2. Emperor Marcus Aurelius

Regnal Name:Imperator Caesar Marcus Augustus
Reign:7 March 161 to 17 March 180 (19 years and ten days)
Life Details:26 April 121 – 17 March 180 (aged 58)
DeathDied of natural causes (likely the Antonine Plague)
Succession:Adopted son and son-in-law of Antoninus Pius. Adoptive brother and co-emperor of Lucius Verus. Last of the “Five Good Emperors.”

The Third Emperor of Rome was Marcus Aurelius. He was a committed Stoic influential philosopher, and the last of five great Roman emperors was highly praised. He ruled for 19 years, from AD 161 to AD 180. The Empire in East and Central Europe, during the Marcomanni, Quadi, and Sarmatian wars, defeated a revitalized Parthian empire as the Germanic threat became an alarming reality. During his rule, the Empire was defeating the revitalized Parthian Empire. If Avidius Cassius had gained momentum, the possible East revolt could have caused severe problems, but Aurelius rapidly suppressed it. In his lifetime, Aurelius was called The Philosopher King because of all his resounding philosophies, a name called The philosopher after his death.

Emperor Marcus Aurelius

1. Emperor Augustus

Regnal Name:Imperator Caesar Divi filius Augustus
Reign:16 January 27 BC to 19 August AD 14 
Life Details:23 September 63 BC – 19 August AD 14 (aged 75)
DeathDied probably of natural causes, possibly poisoned by his wife Livia in favor of her son Tiberius.
Succession:Grandnephew and adopted son of Julius Caesar became Emperor due to a settlement with the Roman Senate.

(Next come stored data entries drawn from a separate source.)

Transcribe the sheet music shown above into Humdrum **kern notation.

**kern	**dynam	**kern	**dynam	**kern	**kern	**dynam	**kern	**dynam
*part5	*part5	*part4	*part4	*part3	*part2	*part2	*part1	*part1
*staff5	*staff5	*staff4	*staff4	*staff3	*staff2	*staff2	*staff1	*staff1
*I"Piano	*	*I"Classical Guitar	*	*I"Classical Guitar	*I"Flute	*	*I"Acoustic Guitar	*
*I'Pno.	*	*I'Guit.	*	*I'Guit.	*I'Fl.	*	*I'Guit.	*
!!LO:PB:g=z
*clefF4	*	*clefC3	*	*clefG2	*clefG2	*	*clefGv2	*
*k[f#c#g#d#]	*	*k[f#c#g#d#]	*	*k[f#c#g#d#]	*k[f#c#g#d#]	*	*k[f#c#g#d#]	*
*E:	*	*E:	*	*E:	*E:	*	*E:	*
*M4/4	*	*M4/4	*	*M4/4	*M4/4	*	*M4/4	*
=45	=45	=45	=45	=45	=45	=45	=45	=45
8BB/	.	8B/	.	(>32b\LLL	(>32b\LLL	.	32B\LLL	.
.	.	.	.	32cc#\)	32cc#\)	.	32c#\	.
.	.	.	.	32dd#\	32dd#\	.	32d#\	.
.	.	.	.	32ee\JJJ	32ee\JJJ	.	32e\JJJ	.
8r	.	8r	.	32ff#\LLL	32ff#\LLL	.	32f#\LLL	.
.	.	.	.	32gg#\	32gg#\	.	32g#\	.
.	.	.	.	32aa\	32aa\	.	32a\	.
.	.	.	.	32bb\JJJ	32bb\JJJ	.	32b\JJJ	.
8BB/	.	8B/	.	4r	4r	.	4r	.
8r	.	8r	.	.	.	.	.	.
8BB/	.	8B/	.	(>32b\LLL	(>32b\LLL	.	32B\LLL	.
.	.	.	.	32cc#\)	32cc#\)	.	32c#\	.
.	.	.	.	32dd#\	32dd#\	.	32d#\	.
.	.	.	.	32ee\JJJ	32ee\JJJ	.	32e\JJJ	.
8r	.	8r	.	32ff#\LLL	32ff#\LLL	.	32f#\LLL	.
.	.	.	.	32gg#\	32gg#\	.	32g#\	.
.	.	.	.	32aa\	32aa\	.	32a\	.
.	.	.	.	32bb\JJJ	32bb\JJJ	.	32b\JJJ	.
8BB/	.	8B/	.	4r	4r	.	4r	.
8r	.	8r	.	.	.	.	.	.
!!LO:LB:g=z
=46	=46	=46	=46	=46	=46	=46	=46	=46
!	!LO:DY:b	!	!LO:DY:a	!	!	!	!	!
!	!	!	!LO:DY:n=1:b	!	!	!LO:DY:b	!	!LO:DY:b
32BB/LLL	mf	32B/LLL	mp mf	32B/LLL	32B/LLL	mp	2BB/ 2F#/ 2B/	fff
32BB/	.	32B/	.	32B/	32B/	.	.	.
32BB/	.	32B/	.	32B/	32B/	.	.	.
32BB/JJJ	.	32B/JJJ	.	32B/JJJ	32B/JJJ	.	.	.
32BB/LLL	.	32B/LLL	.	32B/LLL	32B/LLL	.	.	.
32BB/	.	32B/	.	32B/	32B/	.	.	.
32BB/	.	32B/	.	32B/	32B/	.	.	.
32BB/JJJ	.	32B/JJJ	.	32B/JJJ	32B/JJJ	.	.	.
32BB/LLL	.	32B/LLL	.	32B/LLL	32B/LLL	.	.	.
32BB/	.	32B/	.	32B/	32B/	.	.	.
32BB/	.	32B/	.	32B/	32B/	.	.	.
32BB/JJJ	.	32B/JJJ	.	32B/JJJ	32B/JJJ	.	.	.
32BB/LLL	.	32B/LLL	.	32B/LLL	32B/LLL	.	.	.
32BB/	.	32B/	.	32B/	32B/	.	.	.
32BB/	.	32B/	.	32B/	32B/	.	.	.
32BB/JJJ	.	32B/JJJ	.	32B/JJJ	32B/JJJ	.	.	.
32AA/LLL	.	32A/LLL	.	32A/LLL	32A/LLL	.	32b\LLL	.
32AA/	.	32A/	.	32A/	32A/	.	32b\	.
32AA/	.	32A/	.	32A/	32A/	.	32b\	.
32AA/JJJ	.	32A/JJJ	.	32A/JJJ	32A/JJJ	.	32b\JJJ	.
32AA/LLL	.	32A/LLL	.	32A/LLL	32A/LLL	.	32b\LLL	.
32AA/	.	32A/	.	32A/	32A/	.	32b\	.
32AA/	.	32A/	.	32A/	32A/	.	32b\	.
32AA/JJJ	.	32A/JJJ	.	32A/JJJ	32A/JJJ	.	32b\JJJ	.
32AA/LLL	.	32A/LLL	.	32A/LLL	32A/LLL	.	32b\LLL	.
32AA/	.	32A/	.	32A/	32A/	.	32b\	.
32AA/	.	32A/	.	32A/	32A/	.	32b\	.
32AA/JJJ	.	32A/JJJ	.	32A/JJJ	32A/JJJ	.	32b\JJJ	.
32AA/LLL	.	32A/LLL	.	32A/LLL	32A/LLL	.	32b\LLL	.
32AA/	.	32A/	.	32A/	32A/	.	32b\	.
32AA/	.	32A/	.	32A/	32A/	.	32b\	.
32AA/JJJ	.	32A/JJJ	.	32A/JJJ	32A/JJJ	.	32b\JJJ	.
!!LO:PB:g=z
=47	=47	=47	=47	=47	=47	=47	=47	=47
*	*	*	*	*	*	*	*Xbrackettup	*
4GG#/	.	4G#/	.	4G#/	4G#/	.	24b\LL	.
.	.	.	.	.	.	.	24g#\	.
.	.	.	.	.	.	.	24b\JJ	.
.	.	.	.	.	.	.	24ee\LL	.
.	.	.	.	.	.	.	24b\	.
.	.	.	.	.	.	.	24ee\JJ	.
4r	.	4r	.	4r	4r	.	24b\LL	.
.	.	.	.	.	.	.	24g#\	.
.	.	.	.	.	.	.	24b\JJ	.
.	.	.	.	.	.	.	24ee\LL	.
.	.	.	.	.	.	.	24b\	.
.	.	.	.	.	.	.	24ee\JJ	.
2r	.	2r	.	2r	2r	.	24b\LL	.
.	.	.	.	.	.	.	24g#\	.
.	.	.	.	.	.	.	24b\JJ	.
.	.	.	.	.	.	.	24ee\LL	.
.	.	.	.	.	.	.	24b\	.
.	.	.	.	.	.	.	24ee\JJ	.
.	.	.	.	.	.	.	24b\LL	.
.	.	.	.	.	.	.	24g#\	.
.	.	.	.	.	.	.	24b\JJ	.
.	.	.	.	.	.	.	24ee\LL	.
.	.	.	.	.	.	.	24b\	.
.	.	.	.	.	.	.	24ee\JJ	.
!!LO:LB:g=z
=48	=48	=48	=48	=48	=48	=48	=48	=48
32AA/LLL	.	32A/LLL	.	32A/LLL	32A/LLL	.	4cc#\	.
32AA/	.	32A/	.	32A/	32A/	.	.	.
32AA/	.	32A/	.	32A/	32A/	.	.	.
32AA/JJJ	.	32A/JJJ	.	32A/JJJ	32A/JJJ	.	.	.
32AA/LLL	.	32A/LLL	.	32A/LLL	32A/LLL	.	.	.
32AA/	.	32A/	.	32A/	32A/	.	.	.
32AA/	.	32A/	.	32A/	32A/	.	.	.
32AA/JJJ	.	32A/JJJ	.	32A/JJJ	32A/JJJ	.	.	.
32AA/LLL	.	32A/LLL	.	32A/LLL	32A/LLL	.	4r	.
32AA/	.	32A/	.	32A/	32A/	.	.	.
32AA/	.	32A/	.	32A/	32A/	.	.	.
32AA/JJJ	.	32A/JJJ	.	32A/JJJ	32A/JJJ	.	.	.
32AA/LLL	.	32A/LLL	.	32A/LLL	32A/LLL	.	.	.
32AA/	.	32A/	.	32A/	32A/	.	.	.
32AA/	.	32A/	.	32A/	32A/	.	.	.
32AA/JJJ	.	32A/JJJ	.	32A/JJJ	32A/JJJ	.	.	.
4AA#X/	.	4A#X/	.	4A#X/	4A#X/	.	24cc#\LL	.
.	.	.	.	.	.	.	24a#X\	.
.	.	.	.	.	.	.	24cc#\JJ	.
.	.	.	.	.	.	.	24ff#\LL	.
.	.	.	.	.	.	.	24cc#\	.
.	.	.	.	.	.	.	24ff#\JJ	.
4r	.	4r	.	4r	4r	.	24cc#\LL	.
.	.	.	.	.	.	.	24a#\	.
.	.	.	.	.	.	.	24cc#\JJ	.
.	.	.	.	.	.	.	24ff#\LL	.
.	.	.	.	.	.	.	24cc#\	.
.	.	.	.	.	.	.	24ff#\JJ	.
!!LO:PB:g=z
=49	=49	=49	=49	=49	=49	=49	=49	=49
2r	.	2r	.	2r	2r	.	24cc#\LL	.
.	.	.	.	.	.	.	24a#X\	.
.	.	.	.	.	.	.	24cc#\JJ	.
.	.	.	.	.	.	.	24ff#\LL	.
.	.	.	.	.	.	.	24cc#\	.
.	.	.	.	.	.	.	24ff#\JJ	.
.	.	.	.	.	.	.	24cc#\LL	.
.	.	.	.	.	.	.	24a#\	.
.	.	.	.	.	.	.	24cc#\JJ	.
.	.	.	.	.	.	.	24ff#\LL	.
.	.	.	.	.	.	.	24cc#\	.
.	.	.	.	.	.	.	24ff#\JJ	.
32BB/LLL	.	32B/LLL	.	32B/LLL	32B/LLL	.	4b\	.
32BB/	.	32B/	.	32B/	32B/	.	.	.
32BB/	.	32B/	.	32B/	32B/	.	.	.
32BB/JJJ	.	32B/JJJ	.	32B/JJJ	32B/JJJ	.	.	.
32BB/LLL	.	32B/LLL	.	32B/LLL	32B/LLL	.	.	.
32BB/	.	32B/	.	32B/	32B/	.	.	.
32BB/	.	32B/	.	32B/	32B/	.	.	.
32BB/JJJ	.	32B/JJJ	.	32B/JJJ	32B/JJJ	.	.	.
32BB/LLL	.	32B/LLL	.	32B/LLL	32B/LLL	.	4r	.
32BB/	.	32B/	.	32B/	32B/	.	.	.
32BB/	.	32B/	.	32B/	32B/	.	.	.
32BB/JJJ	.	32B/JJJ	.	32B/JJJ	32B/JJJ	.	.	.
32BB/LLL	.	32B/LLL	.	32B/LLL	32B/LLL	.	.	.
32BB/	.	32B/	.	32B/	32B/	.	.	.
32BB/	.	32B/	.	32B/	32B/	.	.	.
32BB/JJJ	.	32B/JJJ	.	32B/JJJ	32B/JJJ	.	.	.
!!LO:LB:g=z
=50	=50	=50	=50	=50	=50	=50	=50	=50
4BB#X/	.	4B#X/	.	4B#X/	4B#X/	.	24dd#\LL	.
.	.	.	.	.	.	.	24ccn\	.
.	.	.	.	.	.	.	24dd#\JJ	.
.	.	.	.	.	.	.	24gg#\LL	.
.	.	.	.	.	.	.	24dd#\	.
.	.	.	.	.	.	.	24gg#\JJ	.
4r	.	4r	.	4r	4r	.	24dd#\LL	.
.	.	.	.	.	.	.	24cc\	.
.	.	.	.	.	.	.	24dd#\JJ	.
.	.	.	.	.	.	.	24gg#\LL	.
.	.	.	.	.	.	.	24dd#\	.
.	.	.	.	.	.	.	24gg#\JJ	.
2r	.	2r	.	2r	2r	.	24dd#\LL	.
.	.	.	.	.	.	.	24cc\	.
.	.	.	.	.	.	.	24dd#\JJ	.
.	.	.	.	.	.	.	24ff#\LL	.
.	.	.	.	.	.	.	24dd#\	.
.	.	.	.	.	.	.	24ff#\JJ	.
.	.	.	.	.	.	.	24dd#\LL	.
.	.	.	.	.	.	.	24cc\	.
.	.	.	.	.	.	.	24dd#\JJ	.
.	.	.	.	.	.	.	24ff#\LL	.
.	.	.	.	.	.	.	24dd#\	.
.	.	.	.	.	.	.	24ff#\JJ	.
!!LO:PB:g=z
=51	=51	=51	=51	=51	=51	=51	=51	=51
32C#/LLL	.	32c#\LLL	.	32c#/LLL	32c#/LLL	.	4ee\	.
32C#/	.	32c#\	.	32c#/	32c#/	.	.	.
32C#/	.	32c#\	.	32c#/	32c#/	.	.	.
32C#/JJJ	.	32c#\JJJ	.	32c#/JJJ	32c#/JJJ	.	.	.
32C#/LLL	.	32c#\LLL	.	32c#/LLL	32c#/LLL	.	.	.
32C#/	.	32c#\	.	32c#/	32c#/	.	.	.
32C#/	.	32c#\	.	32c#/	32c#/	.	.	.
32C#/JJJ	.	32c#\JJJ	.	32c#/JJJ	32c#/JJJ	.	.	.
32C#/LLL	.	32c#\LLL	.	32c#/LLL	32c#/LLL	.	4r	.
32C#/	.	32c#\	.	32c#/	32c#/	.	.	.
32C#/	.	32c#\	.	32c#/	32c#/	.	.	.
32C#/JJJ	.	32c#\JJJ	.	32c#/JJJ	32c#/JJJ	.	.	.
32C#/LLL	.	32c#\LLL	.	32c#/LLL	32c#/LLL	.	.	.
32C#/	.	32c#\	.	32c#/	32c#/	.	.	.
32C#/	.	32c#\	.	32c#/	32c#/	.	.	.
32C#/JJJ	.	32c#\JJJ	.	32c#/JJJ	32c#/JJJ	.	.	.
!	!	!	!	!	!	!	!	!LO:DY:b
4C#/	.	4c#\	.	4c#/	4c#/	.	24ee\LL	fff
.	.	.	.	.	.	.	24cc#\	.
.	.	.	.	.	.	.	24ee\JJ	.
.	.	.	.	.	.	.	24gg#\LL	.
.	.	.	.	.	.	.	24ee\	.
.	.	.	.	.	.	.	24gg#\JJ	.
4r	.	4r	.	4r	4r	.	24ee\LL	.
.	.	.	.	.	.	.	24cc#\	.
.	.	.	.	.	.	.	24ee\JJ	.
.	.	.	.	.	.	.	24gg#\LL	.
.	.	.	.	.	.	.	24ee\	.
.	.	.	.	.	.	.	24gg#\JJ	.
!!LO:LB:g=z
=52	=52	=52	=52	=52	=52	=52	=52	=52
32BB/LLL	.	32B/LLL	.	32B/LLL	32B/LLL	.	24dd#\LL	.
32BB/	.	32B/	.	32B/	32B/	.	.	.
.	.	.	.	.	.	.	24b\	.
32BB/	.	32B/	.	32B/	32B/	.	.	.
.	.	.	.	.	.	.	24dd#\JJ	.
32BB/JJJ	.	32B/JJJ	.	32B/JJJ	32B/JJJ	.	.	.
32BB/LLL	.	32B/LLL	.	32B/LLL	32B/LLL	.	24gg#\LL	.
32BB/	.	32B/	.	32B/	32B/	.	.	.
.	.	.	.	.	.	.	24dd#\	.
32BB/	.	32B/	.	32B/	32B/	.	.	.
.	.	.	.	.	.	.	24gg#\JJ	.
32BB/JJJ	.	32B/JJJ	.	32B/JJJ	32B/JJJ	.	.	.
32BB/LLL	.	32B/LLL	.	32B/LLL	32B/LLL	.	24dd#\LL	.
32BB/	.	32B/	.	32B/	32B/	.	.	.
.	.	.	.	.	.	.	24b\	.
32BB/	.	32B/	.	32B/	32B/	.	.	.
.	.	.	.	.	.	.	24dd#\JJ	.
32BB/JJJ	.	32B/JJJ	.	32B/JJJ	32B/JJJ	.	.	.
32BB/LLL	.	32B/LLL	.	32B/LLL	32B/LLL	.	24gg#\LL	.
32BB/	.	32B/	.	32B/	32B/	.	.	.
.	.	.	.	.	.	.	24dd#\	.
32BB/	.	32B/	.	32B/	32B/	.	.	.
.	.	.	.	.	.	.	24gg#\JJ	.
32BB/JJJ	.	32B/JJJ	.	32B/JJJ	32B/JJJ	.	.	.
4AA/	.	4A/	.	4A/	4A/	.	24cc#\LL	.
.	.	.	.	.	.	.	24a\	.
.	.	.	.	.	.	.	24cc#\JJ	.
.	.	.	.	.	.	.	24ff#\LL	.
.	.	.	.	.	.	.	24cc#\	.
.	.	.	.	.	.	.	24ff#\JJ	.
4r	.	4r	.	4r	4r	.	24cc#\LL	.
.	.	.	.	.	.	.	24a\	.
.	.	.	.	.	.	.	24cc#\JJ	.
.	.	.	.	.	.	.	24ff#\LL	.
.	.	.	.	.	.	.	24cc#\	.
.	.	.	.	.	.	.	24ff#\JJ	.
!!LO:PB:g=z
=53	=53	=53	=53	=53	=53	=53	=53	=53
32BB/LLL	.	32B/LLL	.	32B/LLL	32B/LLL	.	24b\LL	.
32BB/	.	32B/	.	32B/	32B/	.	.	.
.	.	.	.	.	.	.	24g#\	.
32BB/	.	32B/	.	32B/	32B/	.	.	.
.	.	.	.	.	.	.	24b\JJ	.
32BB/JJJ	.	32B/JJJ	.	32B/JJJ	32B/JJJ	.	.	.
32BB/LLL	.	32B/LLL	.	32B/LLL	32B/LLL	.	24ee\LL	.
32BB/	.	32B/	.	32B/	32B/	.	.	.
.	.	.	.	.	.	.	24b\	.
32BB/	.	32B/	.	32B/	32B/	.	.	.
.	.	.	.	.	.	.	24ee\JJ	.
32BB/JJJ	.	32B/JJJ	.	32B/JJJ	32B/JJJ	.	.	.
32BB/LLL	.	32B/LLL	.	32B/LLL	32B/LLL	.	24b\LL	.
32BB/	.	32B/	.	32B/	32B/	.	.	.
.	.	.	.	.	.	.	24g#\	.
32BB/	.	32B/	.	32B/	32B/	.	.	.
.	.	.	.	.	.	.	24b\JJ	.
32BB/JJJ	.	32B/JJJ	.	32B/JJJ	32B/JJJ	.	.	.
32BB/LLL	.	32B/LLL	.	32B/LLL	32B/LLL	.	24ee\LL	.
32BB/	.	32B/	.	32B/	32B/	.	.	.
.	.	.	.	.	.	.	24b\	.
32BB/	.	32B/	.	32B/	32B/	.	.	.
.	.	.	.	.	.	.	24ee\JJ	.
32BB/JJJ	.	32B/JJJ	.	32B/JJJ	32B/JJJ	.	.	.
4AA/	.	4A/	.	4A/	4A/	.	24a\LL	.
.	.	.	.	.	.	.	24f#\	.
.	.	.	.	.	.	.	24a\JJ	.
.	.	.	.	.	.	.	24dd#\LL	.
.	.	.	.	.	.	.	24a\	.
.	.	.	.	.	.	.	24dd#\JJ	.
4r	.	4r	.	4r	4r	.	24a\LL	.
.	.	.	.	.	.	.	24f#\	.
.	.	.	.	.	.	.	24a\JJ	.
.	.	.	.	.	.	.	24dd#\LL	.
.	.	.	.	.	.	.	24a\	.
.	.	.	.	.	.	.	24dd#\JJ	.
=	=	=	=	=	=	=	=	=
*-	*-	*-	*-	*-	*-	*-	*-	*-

At the top of the list is a very clear choice – Augustus, the founder of the Roman Empire, who reigns for the most time from 27 BC to 14 A.D., for 41 years. The Senate named Augustus as an honor for his excellent accomplishments, and he was born under the name Octavio. Together with Mark Antony, he took revenge for Caesar’s death before he collapsed. He defeated Antony Mark and Cleopatra, the renowned Egyptian queen, then formed a new constitution for the great Empire and the Roman Senate. Augustus was the first sovereign of the Roman Empire, which lasted almost 1500 years, helping to form the Roman Empire’s backbone. He was not only the first emperor but also one of the better rules of ancient times. He was greatly applauded. And the Senate eulogized him in the way of Roman God soon after his death. Emperor Augustus’s sheer work allowed him to gain a lasting place in the history of the country.

Emperor Augustus


Many of which had a stable and comparatively peaceful reign, a series of various emperors were seen in the Roman Empire. But Rome also saw periods of crises, as one year with four emperors and another year with no less than six. And some rather notorious emperors like Caligula and Nero were known, the reigns of which led to great upheaval. The minimum reign was ten years for every Emperor mentioned here.

They also contributed significantly to the expansion of Roman borders and Roman ancient civilization. However, the renowned statesman Julius Caesar is one name that should not be forgotten. He began with the well-known state and Senate led to a series of events leading to the Roman Empire’s establishment.